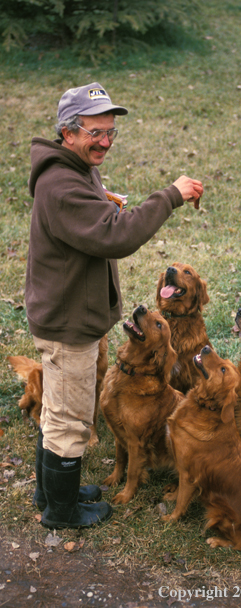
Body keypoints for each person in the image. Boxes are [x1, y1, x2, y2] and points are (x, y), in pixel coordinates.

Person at [25, 82, 203, 529]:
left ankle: (49, 491)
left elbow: (95, 221)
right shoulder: (63, 183)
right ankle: (61, 513)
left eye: (111, 132)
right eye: (94, 133)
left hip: (66, 312)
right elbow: (116, 237)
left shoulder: (74, 167)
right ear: (67, 132)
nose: (104, 142)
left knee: (56, 408)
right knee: (69, 420)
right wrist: (169, 196)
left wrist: (108, 204)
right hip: (69, 324)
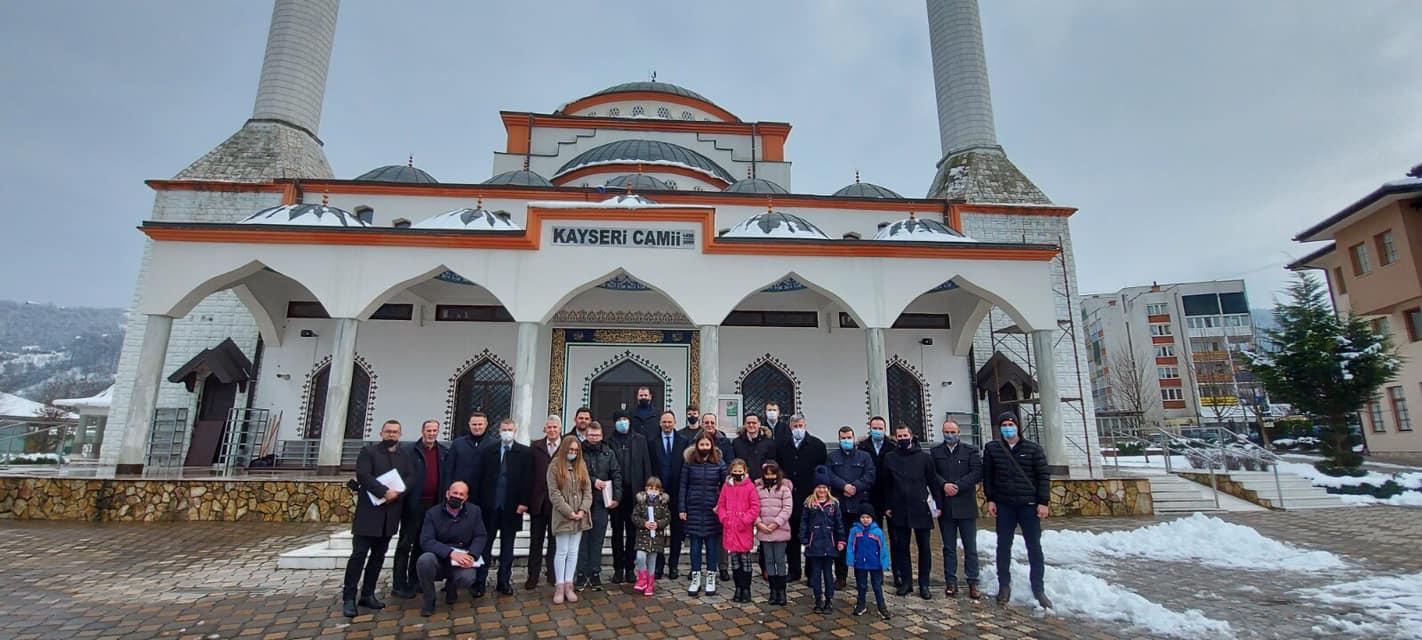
________________________
*TASK BRIEF*: The whole listing, pictures excluded, should be output exactly.

*OUTPUT FOR THIS EXERCISE*:
Body keypoints for each person in the image. Boxes are [x1, y1, x2, y2] and points are (x, y), in pixel coordinates.

Person at [25, 82, 203, 529]:
left ankle: (49, 491)
left elbow: (95, 221)
right shoulder: (63, 183)
right ankle: (61, 513)
left eye: (111, 132)
right eye: (94, 133)
left hip: (66, 312)
right elbow: (116, 237)
left shoulder: (74, 167)
right ear: (67, 132)
nose: (104, 142)
left knee: (56, 408)
right knee: (69, 420)
right wrist: (169, 196)
left wrist: (108, 204)
right hip: (69, 324)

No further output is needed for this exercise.